If you really believe that, I would like to invite you to check out %windir%\WinSxS; it is part of a mechanism designed to resolve traditional Windows DLL hell but can become VERY bloated over time It's where system libraries are actually stored and then are linked to from other directories. Due to the past DLL hell, it is rare that anything ever gets deleted from WinSxS in order to prevent DLL hell by inadvertantly deleting a library that might be marked by the registry as unused, but is actually relied upon by a seldom-used app. So, what happens is as you install and upgrade your various applications, system drivers, and whatnot, a ton of files often get written to in WinSxS when installers don't check for dependencies - how many times have applications forced installs of components you know are already in place? Why does this happen? Because all too many release engineers don't understand system administration, how the OS works at the low level, so they don't know how to check for preexisting components. Why is this? Because hiring managers are all too focused on specific tool (Rational Clearcase and Clearquest, Installshield, Visual Studio, Ant, Eclipse, or a specific language, etc) and not on what really matters, i.e., system administration, coordinate development and QA, manage the build platform and a build a clean net, etc. Too much emphasis is based on knowing a specific application, rather than the process and ability to learn a tool quickly. Individual tools are relatively easy to learn very quickly; system administration and basic scripting skills are relatively difficult to pick up quickly. I never focused on learning all the tools out there; I learned the individual tools as I needed to, so my installers were always rock-solid because I knew the requirements for the underlying system, and my installers didn't force unnecessary component updates which bloat a system.
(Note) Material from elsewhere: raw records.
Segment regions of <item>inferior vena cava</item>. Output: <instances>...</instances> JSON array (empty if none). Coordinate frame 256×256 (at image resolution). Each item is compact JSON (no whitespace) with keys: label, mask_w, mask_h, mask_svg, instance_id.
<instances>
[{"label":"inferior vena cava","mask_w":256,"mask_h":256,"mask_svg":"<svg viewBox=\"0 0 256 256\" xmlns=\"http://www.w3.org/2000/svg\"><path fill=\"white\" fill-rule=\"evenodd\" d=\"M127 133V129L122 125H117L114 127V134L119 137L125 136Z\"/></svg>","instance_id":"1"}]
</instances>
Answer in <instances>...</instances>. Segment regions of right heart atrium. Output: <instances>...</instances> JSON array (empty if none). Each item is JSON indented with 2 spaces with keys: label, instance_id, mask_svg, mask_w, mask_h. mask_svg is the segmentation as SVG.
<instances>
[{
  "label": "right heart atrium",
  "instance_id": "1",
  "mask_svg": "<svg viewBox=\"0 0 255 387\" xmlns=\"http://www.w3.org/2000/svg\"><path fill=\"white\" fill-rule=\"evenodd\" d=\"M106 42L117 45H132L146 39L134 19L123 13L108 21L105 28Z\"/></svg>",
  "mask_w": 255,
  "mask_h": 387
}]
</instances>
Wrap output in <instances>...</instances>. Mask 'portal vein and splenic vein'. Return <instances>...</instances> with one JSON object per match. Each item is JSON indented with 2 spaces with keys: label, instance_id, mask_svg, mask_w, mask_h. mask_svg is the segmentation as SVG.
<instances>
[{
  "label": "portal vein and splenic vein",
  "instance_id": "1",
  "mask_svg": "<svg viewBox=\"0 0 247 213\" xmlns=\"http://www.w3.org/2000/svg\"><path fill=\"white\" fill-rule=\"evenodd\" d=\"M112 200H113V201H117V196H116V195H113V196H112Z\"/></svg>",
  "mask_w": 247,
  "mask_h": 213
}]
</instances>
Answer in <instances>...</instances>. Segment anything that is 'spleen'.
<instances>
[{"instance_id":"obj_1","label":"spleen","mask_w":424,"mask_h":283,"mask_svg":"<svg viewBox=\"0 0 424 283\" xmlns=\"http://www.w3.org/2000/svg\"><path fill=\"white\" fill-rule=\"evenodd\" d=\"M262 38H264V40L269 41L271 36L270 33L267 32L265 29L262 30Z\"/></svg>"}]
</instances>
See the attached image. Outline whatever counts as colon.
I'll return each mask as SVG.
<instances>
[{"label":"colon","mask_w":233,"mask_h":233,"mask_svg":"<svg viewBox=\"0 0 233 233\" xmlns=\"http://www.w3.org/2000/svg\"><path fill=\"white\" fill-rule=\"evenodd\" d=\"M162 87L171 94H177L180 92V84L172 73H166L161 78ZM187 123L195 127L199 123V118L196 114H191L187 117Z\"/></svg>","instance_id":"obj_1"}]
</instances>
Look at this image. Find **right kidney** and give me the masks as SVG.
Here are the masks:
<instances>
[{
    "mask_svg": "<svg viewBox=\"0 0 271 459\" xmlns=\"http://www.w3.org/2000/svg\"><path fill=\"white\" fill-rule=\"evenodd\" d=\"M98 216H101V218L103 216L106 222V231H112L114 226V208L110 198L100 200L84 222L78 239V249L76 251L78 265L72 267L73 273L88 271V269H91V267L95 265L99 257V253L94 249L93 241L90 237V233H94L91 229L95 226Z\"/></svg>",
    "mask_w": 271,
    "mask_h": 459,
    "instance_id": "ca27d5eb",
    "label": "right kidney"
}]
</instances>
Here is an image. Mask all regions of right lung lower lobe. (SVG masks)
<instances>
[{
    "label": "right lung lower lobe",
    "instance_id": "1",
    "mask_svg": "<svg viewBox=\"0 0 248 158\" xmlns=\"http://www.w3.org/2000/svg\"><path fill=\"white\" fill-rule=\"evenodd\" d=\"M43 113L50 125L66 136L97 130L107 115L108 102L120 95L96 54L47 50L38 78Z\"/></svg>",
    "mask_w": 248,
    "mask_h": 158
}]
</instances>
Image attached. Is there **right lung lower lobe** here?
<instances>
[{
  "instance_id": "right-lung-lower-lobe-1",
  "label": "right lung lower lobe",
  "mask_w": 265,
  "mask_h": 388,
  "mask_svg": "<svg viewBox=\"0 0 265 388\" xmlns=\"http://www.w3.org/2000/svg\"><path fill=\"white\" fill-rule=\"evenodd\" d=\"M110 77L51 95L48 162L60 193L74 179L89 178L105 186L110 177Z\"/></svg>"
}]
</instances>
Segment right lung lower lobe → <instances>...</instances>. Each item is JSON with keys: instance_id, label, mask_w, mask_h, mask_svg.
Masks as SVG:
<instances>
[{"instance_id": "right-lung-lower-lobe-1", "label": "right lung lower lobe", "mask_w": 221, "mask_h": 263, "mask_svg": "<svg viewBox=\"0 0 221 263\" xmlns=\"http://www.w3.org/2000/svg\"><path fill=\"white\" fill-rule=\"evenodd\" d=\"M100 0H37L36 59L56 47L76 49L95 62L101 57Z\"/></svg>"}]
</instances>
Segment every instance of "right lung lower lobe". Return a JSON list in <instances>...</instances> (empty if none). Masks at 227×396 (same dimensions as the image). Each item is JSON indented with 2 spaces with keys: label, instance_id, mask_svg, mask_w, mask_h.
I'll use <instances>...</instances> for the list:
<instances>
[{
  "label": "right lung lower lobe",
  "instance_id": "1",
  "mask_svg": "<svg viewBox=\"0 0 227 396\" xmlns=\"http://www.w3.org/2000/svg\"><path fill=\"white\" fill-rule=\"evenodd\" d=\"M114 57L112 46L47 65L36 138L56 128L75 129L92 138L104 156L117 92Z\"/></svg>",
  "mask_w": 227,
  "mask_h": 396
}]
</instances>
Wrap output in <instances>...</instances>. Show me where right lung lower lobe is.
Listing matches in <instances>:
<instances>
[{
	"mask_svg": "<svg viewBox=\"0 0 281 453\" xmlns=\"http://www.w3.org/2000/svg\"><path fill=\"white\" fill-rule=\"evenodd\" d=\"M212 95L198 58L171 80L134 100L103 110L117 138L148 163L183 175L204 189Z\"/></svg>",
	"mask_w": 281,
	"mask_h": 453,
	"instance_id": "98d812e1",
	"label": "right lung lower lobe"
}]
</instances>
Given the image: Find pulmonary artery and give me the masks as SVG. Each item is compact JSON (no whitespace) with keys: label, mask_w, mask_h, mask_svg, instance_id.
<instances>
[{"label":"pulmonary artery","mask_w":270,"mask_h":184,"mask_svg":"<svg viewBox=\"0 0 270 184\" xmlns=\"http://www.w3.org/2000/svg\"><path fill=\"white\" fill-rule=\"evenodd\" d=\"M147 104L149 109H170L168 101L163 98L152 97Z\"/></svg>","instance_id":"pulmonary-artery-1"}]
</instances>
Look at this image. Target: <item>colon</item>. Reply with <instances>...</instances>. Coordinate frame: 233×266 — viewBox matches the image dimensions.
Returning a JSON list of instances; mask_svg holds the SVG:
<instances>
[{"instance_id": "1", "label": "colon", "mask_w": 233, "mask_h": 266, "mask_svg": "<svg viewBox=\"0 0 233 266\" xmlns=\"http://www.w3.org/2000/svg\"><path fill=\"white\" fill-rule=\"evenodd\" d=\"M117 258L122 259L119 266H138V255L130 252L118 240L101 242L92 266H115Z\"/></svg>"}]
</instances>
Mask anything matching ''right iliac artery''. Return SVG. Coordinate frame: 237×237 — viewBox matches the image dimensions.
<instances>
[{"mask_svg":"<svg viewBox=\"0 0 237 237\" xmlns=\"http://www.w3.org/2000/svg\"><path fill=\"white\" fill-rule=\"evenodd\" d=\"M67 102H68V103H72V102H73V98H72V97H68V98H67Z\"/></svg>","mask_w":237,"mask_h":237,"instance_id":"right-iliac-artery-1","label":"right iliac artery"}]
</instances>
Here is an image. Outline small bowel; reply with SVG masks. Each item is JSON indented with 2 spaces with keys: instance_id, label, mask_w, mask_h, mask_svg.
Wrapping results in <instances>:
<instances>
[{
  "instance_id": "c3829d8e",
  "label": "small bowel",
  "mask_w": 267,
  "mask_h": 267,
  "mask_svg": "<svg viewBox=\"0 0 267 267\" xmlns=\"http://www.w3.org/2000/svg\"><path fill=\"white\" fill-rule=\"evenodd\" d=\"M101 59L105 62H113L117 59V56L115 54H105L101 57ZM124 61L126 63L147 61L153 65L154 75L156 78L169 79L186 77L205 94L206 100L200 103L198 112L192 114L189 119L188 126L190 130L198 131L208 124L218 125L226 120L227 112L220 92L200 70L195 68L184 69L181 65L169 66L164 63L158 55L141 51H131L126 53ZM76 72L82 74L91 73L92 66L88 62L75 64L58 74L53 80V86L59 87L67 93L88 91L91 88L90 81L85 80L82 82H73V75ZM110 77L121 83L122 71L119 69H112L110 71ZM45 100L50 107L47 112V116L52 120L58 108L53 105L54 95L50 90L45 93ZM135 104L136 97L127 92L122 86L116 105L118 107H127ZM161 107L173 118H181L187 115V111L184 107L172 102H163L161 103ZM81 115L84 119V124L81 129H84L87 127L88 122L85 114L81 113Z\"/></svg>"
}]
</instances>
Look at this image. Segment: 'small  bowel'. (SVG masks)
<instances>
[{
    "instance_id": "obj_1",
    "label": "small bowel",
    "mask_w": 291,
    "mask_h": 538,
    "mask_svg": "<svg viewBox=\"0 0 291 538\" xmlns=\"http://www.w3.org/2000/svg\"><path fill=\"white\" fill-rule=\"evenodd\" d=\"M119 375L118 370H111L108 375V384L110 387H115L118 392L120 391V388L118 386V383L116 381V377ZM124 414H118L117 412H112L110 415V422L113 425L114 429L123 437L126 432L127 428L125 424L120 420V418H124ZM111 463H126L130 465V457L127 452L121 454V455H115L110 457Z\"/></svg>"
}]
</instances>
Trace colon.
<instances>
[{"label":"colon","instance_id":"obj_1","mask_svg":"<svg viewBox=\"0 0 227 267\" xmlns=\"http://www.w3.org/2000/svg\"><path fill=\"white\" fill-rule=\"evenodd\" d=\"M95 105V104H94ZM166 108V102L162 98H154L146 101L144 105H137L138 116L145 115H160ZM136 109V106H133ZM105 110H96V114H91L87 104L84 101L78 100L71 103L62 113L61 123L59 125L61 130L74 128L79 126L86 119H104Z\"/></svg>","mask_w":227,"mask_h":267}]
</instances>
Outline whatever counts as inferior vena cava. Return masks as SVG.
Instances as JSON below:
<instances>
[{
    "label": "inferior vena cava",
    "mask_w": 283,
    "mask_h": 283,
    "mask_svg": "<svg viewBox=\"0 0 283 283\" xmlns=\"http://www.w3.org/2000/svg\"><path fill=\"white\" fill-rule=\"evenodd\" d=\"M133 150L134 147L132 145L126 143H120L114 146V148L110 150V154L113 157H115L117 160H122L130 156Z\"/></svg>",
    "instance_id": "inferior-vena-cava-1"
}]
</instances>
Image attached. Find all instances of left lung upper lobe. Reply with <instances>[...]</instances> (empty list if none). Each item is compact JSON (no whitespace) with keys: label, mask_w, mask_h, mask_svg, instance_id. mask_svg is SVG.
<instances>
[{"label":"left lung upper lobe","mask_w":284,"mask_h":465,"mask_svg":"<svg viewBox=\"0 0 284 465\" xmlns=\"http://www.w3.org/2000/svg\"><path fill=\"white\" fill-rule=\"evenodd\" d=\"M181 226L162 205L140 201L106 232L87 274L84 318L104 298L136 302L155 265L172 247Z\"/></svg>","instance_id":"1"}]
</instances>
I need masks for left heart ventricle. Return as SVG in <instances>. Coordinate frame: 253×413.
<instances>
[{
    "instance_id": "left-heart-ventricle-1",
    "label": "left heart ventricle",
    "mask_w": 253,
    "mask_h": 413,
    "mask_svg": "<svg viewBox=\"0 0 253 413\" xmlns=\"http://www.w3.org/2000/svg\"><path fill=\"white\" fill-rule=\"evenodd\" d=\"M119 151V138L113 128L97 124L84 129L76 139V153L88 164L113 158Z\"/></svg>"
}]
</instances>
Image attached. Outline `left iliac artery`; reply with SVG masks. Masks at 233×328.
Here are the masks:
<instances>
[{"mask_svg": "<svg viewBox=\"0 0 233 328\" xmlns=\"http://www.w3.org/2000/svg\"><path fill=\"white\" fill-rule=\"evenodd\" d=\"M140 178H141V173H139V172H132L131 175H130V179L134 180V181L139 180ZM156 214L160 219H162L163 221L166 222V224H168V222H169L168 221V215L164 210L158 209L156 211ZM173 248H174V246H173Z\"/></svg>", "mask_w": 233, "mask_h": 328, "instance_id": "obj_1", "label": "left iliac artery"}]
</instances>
So, your Windows vs. Linux argument is kind of moot; you may not realize it, but even though you might not see libfoo.so.0.2.1, libfoo,so.0.2.1 and libfoo.so.0.4.1 (and a symlink from libfoo.so.0.4.0 to libfoo.so.0.4.1 since it's compatible and the install creator decided to save you space but not break your system in the process) in /usr/lib on Windows, but if you have installed and over time upgraded various applications you easily have 5 to 10 different copies of various libraries - often identical versions, cluttering up WinSxS.

Check these out:

http://www.ghacks.net/2010/07/24/the-winsxs-folder-explained/
http://blogs.technet.com/b/askcore/archive/2008/09/17/what-is-the-winsxs-directory-in-windows-2008-and-windows-vista-and-why-is-it-so-large.aspx

Unix-based systems are easy to clean, maintain, and if you do break /usr/lib, very easy to fix in comparison to Windows. Now tell me - after reading those articles, if you have the Unix experience you claim to have, after learning how Windows deals with various library versions, which system is better and more logical? Don't get me wrong; Microsoft has done a fantastic job making Windows a hell of a lot more stable than it used to be, but this "fix" is still a major hack which doesn't fix the root problem: shitty release engineers not developing and adequately testing installers until they're rock solid.To work around install developer incompetence, we have come to a point where WinSxS may contain gigabytes' worth of old cruft that is no longer used on a Windows box.